Segment Start: Information given

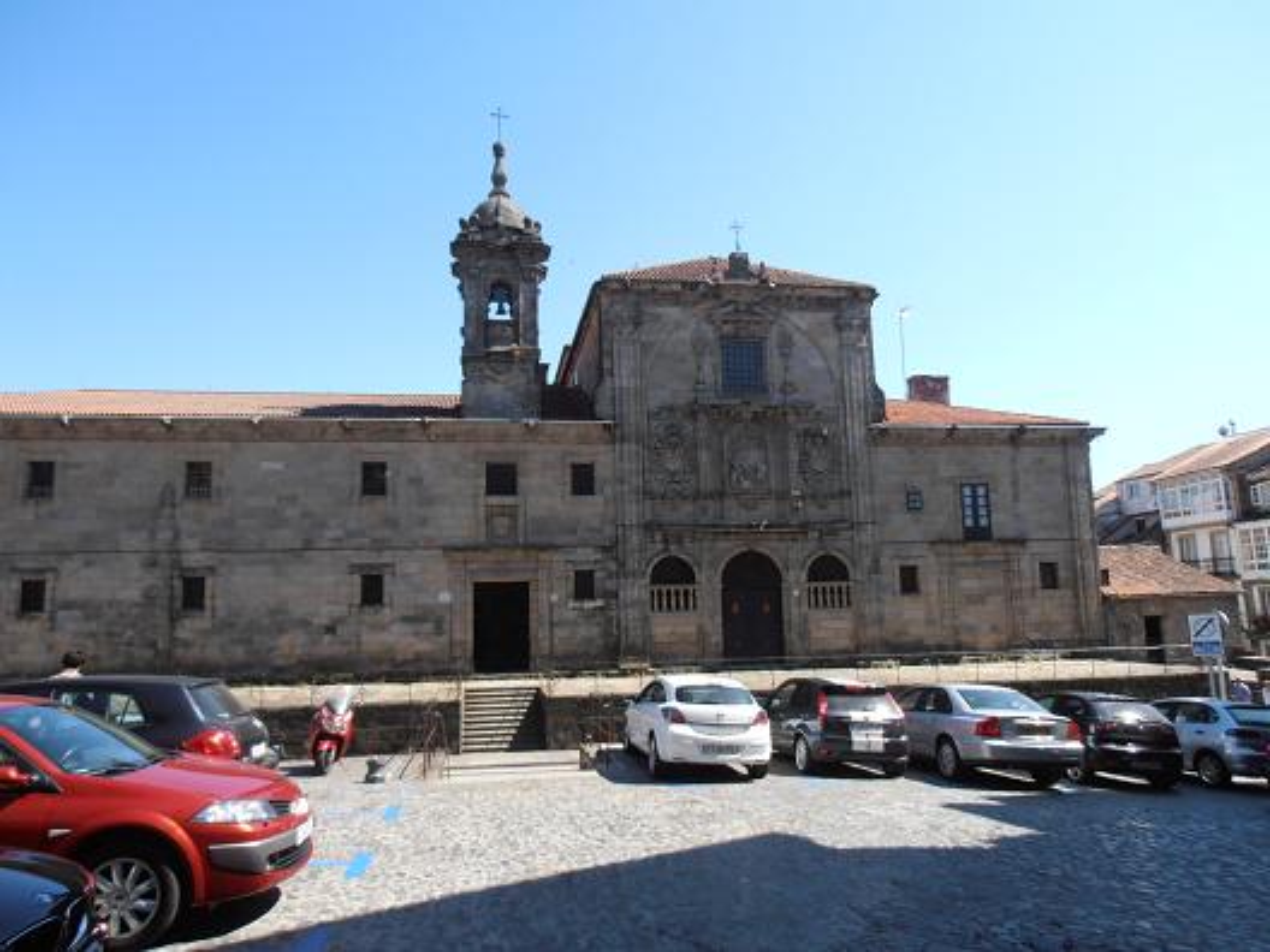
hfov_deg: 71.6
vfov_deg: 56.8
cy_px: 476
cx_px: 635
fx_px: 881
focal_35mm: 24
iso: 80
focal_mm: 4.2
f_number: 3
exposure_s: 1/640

Segment End: Information given
Segment Start: Information given

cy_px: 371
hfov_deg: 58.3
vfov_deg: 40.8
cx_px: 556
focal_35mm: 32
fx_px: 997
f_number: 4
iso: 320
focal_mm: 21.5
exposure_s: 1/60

Segment End: Information given

Work item → All that is needed is the exact run of lines above from the line containing "vfov_deg: 40.8" through the line containing "exposure_s: 1/60", both of them included.

Your solution →
vfov_deg: 40.8
cx_px: 556
focal_35mm: 32
fx_px: 997
f_number: 4
iso: 320
focal_mm: 21.5
exposure_s: 1/60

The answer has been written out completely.